┌────────

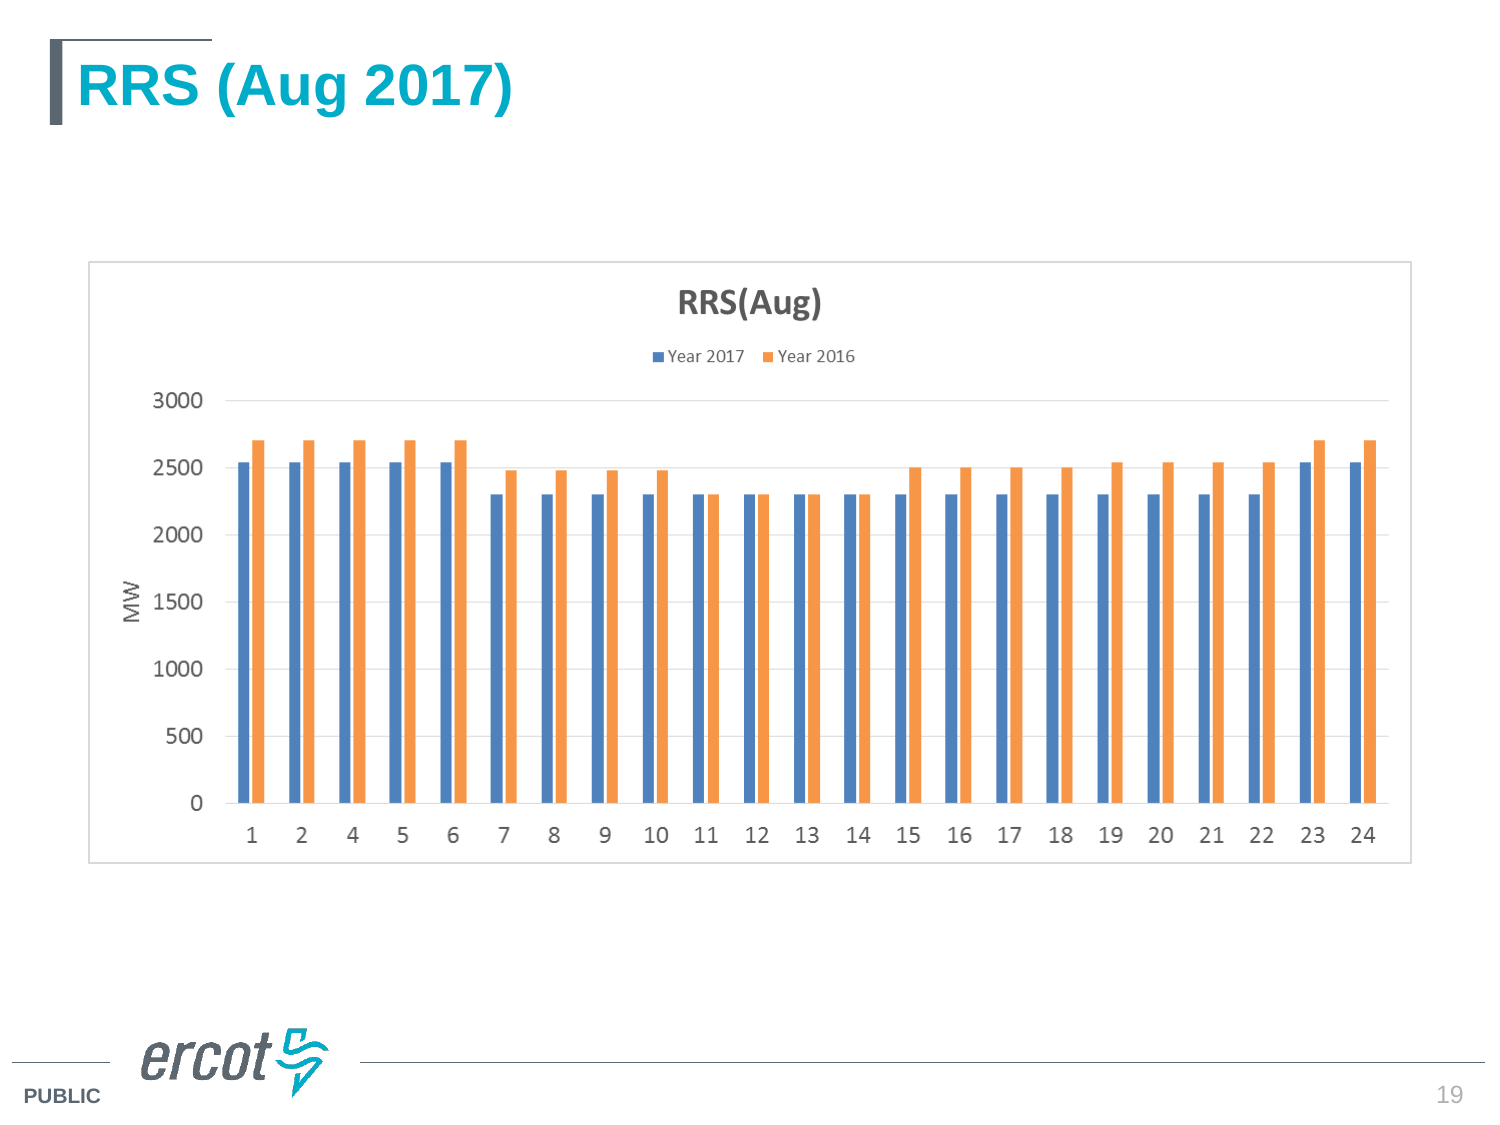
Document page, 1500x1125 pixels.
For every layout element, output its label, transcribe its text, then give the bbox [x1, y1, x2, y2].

picture [137, 1024, 332, 1100]
slide_number 19 [1412, 1076, 1488, 1112]
title RRS (Aug 2017) [62, 39, 1450, 228]
picture [88, 261, 1412, 864]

└────────

#### [Assignment]
Repeat the material above word for word but skip the images.

#### [Answer to this problem]
Document page, 1500x1125 pixels.
For every layout element, output its label, transcribe its text, then give the bbox [x1, y1, x2, y2].

picture [137, 1024, 332, 1100]
slide_number 19 [1412, 1076, 1488, 1112]
title RRS (Aug 2017) [62, 39, 1450, 228]
picture [88, 261, 1412, 864]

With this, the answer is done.